Word for word, restate all of the records.

■ Items listed in a dataset:
--- START ---

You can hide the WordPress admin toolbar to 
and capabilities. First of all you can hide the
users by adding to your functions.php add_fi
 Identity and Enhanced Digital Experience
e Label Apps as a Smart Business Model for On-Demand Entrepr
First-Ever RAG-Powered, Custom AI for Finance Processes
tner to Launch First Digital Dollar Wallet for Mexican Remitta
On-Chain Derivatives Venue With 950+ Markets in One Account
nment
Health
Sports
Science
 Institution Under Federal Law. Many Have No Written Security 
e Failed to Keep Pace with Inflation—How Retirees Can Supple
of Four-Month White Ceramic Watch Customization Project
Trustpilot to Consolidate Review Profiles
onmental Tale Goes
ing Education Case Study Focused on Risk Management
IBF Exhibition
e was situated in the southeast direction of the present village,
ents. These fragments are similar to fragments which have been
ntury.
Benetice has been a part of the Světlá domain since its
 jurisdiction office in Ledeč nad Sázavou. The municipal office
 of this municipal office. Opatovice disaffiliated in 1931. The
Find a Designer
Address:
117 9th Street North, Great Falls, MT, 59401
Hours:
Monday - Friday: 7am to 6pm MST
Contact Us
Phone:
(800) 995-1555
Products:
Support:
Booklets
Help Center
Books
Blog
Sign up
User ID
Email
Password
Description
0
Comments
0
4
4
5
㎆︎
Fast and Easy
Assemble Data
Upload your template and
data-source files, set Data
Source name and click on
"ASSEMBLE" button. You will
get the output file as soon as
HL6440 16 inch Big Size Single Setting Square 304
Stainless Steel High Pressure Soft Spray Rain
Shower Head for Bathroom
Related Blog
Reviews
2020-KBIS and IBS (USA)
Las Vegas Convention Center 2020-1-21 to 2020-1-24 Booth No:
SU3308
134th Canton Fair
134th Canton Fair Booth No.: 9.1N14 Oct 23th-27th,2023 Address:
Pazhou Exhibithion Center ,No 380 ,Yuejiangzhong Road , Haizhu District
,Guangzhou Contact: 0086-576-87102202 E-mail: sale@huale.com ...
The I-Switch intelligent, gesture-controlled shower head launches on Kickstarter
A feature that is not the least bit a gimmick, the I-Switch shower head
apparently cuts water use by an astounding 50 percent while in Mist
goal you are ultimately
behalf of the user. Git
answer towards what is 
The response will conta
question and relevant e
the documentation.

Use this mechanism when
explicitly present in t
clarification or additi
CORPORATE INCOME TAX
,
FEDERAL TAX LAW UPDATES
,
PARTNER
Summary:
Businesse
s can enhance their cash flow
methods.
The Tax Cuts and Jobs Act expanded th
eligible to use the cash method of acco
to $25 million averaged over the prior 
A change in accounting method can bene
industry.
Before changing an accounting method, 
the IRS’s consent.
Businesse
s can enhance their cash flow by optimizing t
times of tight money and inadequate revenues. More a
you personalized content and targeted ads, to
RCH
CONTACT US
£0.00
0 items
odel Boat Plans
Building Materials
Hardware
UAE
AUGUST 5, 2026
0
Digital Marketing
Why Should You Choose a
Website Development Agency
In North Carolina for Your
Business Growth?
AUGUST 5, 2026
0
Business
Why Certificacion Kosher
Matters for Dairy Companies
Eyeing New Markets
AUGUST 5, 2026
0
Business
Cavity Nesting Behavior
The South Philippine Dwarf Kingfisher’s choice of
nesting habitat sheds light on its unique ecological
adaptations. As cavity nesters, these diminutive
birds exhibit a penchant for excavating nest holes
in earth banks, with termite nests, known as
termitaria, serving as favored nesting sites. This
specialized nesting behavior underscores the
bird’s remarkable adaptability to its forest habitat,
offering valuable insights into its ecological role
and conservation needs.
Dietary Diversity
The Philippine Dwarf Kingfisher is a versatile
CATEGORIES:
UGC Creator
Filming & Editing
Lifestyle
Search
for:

--- END ---

■ SOLUTION TO THE PROBLEM:
You can hide the WordPress admin toolbar to 
and capabilities. First of all you can hide the
users by adding to your functions.php add_fi
 Identity and Enhanced Digital Experience
e Label Apps as a Smart Business Model for On-Demand Entrepr
First-Ever RAG-Powered, Custom AI for Finance Processes
tner to Launch First Digital Dollar Wallet for Mexican Remitta
On-Chain Derivatives Venue With 950+ Markets in One Account
nment
Health
Sports
Science
 Institution Under Federal Law. Many Have No Written Security 
e Failed to Keep Pace with Inflation—How Retirees Can Supple
of Four-Month White Ceramic Watch Customization Project
Trustpilot to Consolidate Review Profiles
onmental Tale Goes
ing Education Case Study Focused on Risk Management
IBF Exhibition
e was situated in the southeast direction of the present village,
ents. These fragments are similar to fragments which have been
ntury.
Benetice has been a part of the Světlá domain since its
 jurisdiction office in Ledeč nad Sázavou. The municipal office
 of this municipal office. Opatovice disaffiliated in 1931. The
Find a Designer
Address:
117 9th Street North, Great Falls, MT, 59401
Hours:
Monday - Friday: 7am to 6pm MST
Contact Us
Phone:
(800) 995-1555
Products:
Support:
Booklets
Help Center
Books
Blog
Sign up
User ID
Email
Password
Description
0
Comments
0
4
4
5
㎆︎
Fast and Easy
Assemble Data
Upload your template and
data-source files, set Data
Source name and click on
"ASSEMBLE" button. You will
get the output file as soon as
HL6440 16 inch Big Size Single Setting Square 304
Stainless Steel High Pressure Soft Spray Rain
Shower Head for Bathroom
Related Blog
Reviews
2020-KBIS and IBS (USA)
Las Vegas Convention Center 2020-1-21 to 2020-1-24 Booth No:
SU3308
134th Canton Fair
134th Canton Fair Booth No.: 9.1N14 Oct 23th-27th,2023 Address:
Pazhou Exhibithion Center ,No 380 ,Yuejiangzhong Road , Haizhu District
,Guangzhou Contact: 0086-576-87102202 E-mail: sale@huale.com ...
The I-Switch intelligent, gesture-controlled shower head launches on Kickstarter
A feature that is not the least bit a gimmick, the I-Switch shower head
apparently cuts water use by an astounding 50 percent while in Mist
goal you are ultimately
behalf of the user. Git
answer towards what is 
The response will conta
question and relevant e
the documentation.

Use this mechanism when
explicitly present in t
clarification or additi
CORPORATE INCOME TAX
,
FEDERAL TAX LAW UPDATES
,
PARTNER
Summary:
Businesse
s can enhance their cash flow
methods.
The Tax Cuts and Jobs Act expanded th
eligible to use the cash method of acco
to $25 million averaged over the prior 
A change in accounting method can bene
industry.
Before changing an accounting method, 
the IRS’s consent.
Businesse
s can enhance their cash flow by optimizing t
times of tight money and inadequate revenues. More a
you personalized content and targeted ads, to
RCH
CONTACT US
£0.00
0 items
odel Boat Plans
Building Materials
Hardware
UAE
AUGUST 5, 2026
0
Digital Marketing
Why Should You Choose a
Website Development Agency
In North Carolina for Your
Business Growth?
AUGUST 5, 2026
0
Business
Why Certificacion Kosher
Matters for Dairy Companies
Eyeing New Markets
AUGUST 5, 2026
0
Business
Cavity Nesting Behavior
The South Philippine Dwarf Kingfisher’s choice of
nesting habitat sheds light on its unique ecological
adaptations. As cavity nesters, these diminutive
birds exhibit a penchant for excavating nest holes
in earth banks, with termite nests, known as
termitaria, serving as favored nesting sites. This
specialized nesting behavior underscores the
bird’s remarkable adaptability to its forest habitat,
offering valuable insights into its ecological role
and conservation needs.
Dietary Diversity
The Philippine Dwarf Kingfisher is a versatile
CATEGORIES:
UGC Creator
Filming & Editing
Lifestyle
Search
for:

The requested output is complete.